- 1. In ....
- 2. they blew and ....
- 3. for future times ....
- 4. The god of no government went ....
- 5. He said, like heaven and earth ....
- 6. his path they went ....
- 7. fiercely they fronted his presence ....
- 8. He saw them and the earth ....
- 9. Since a stop they did not (make) ....
- 10. of the gods ....
- 11. the gods they revolted against ....
- 12. offspring ....
- 13. They weep hot tears for Babylon;
- 14. bitterly they wept (for Babylon);
- 15. their heart also ....
These fragments are so remarkable that it is most unfortunate we have not the remainder of the tablet.
In the first part we have the anger of Bel, the father of the gods, at the sin of those who were building the walls of Babylon and the mound of tower or palace. This mound is termed “the illustrious,” and the god Anu who destroyed the builders is accordingly called Sar-tuli-elli, “the king of the illustrious mound.” Since the Accadian name of the month Tisri, our October, was “the month of the illustrious mound,” it would appear that the construction of it was believed to have taken place at the time of the autumnal equinox. The builders were punished by the deity, and the walls that had been set up in the day were destroyed at night. Prof. Delitzsch has drawn attention to a possible reference to this legend in an Accadian hymn in which the poet says to Merodach, “found during the day, destroy during the night.” It is plain from the first lines that the whole attempt was directed against the gods; in fact, that like the giants and Titans in Greek mythology, whose assault on Zeus is probably but an echo of the old Babylonian tale, conveyed to Greece through the hands of the Phœnicians, the builders of the Tower of Babylon intended to scale the sky. They were, however, confounded on the mound, as well as their speech (tammasle). It is interesting to find the very same word signifying “to confound” used in the Babylonian as in the Hebrew account, namely bâlal, or rather bâlâh. We may also notice that the Hebrew writer once (Gen. xi. 7.) adopts the polytheistic language of the Accadian scribe; the Lord being made to say “Let us go down, and there confound their language.”
View of the Birs Nimrud, the supposed site of the Tower of Babel.

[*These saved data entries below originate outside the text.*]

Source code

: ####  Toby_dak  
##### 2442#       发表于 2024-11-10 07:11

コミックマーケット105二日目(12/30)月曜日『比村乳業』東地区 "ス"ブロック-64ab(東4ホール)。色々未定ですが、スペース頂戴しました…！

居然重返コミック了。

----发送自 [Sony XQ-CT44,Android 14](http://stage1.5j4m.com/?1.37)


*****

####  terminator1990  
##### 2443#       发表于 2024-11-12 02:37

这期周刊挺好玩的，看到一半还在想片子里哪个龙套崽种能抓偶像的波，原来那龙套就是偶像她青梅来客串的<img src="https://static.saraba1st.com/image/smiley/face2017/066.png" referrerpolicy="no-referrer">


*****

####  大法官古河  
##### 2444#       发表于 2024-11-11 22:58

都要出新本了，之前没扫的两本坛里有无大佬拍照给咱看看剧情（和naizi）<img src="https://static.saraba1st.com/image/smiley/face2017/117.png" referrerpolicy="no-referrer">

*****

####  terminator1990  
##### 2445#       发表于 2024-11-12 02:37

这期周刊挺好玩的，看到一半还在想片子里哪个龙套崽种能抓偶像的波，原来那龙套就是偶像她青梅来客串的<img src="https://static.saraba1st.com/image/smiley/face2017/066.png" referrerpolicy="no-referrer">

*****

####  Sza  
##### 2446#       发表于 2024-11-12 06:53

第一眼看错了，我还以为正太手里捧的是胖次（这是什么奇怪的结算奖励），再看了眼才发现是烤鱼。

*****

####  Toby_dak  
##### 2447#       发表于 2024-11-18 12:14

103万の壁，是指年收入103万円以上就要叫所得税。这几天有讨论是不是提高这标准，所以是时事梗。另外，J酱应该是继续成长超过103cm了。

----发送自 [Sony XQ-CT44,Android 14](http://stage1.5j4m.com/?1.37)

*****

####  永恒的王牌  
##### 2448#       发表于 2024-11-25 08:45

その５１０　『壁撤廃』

The last column shows that the winds finally destroyed the impious work of the Babylonians. This fully accords with the legend reported by Alexander Polyhistor. For a time Babylon was given over to the god of lawlessness; but at last the gods repented of the evil they had done, and order was once more restored. The shrine mentioned in the sixteenth line of the first column may receive some light from the fact that the Accadian name of Nisan or March was “the month of the upright altar,” or “of the altar of Bel,” and that Nisan corresponded with the vernal equinox just as Tisri did with the autumnal equinox.
View of the Babil Mound at Babylon, the site of the Temple of Bel.
The etymology of the name of Babel from balbel, “to confound,” suggested in Genesis is one of those “popular etymologies” or plays on words of which the Old Testament writers are so fond. Thus, for instance, the name of Joseph is connected first with ’âsaph “to take away,” and then with yâsaph “to add” (Gen. xxx. 23, 24.), and the name of the Moabite city Dibon is changed into Dimon by Isaiah (xv. 9) to indicate that its “waters shall be full of blood,” Hebrew dâm. Babel is the Assyrian Bab-ili “the gate of God” (or, as it is occasionally written in the plural, Bab-ili “Gate of the gods”), which was the Semitic translation of the old Accadian name of the town Ca-dimirra with the same meaning. This is not the only instance in which the original Accadian names of Babylonian cities were literally translated into Semitic Babylonian after the Semitic conquest of the country. It is possible that the name had some reference to the building of the Tower. Babylon was first made a capital by Khammuragas, the leader of the Cossæan dynasty, a position which it never afterwards lost; but the first antediluvian king of Chaldea, Alorus, according to Barosus, was a native of the place.